Gina chuckled. "Spit" and "swallow" were things she knew. It had nothing to do with physics, though.

"Six month ago, we were able to create a black and a white hole. The black one's location is unknown, but the white one is here. In that tube. The hypothesis was thus confirmed, white holes exist."

"Yes," Gina said, waiting for the clue to come.

"What comes out of the white hole is not the same matter that went into it anymore. Because of the huge gravity workings of the black hole, the matter absorbed has been processed beyond recognition, like meat in a La machine. What emerges from the white hole is a mixture of pure energy and something we call proto-matter. And the latter is a substance that can be converted into virtually everything. It can become hydrogen, oxygen, carbonate....like loose Lego stones; we can build everything we want with it."

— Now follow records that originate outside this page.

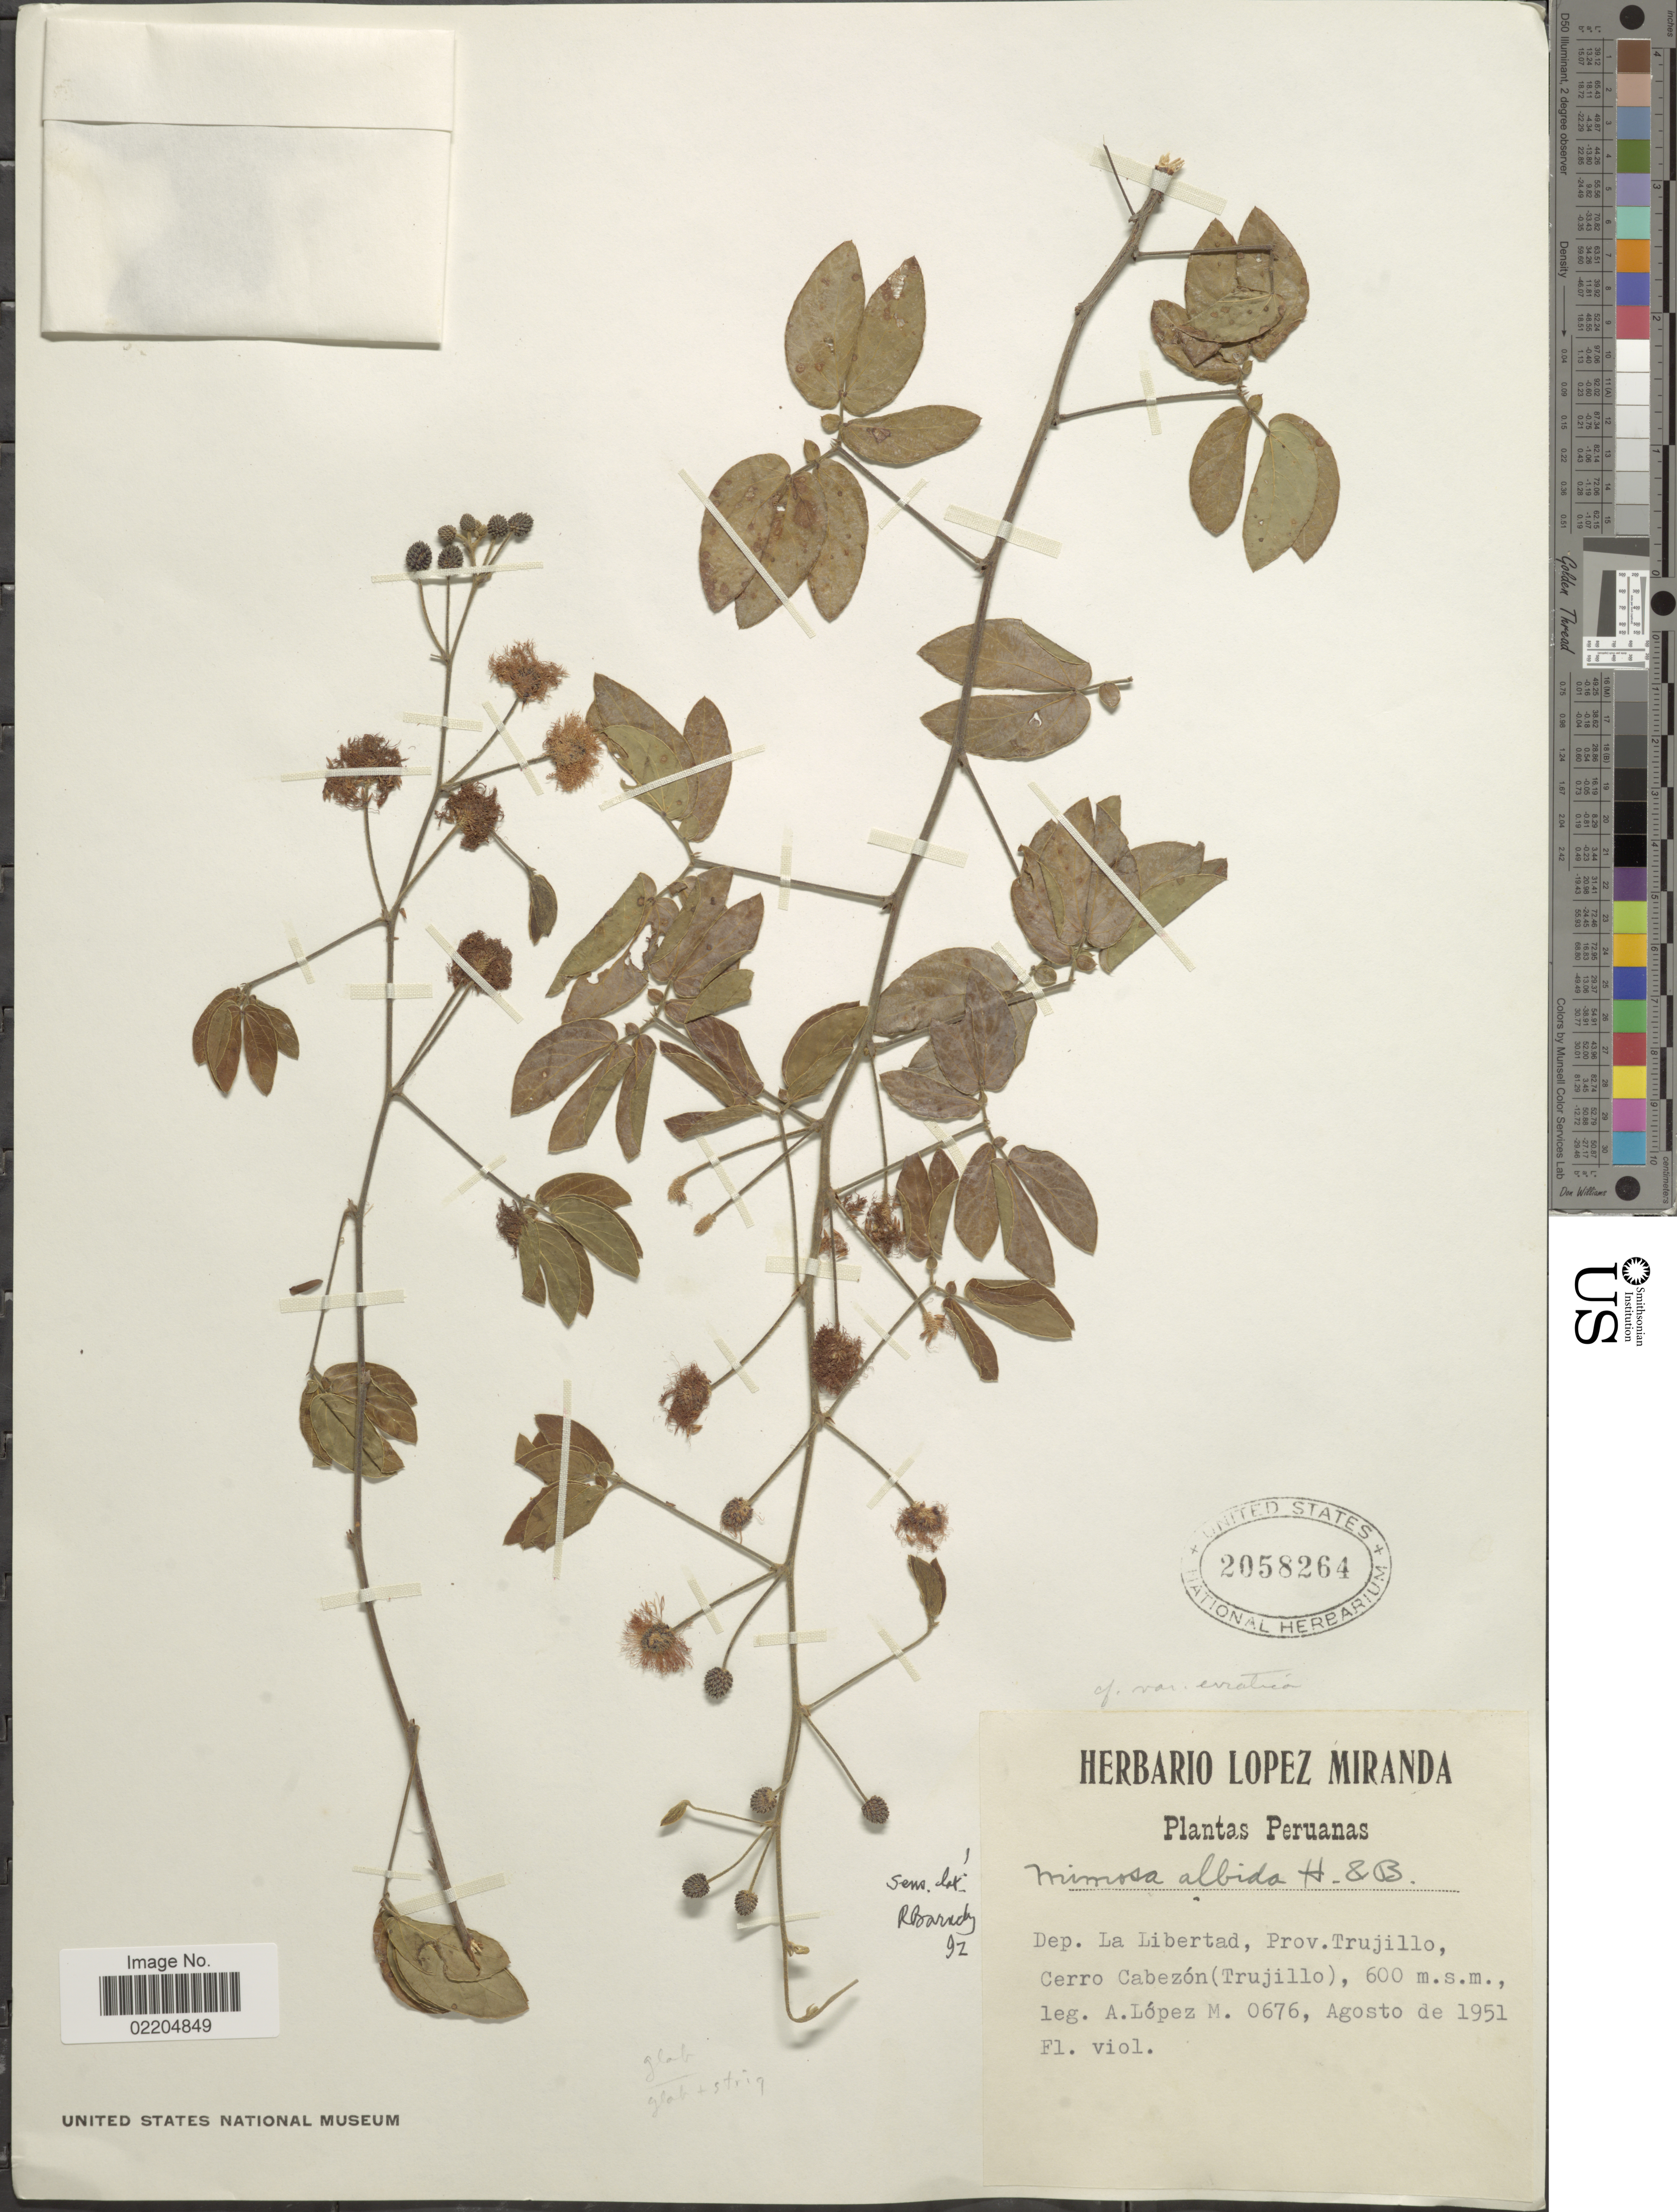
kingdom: Plantae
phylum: Tracheophyta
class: Magnoliopsida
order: Fabales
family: Fabaceae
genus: Mimosa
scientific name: Mimosa albida var. albida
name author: Humb. & Bonpl. ex Willd.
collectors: A. López M.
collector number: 0676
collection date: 1951-08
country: Peru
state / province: La Libertad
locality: Dep. La Libertad, Prov. Trujillo. Cerro Cabezon (Trujillo).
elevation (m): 600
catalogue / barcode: US 2058264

"Everything? That'd be great!" Gina was excited. This story could give her an important edge over Mandy and Bianca. A significant step closer to the President's bed.

"Yes. Imagine, enough food for everyone! We can, for example, increase a tiny piece of meat to a size it could feed dozens of people. Or, if we want fruit or vegetables, we can grow them to giant proportions. Enormous apples. Medicine ball sized cherries. Peas, the size of...." Patrick looked at Gina's huge bust.

She didn't notice. Her mind was too occupied with a sudden idea. An exciting idea.

"Can living beings be increasing in size?" Gina asked.

"Yes. Even living beings. All kinds of matter."

"And they could survive?" She had to be sure.

"Yes. The energy from the white hole provides sustenance. That is the greatest part of it. We might breed..."

"To what maximum size?" Gina wanted to know.

"Uhh, I think as big as we want it. Black holes can swallow an infinite amount of matter...."

Gina smiled. That was all she needed to know.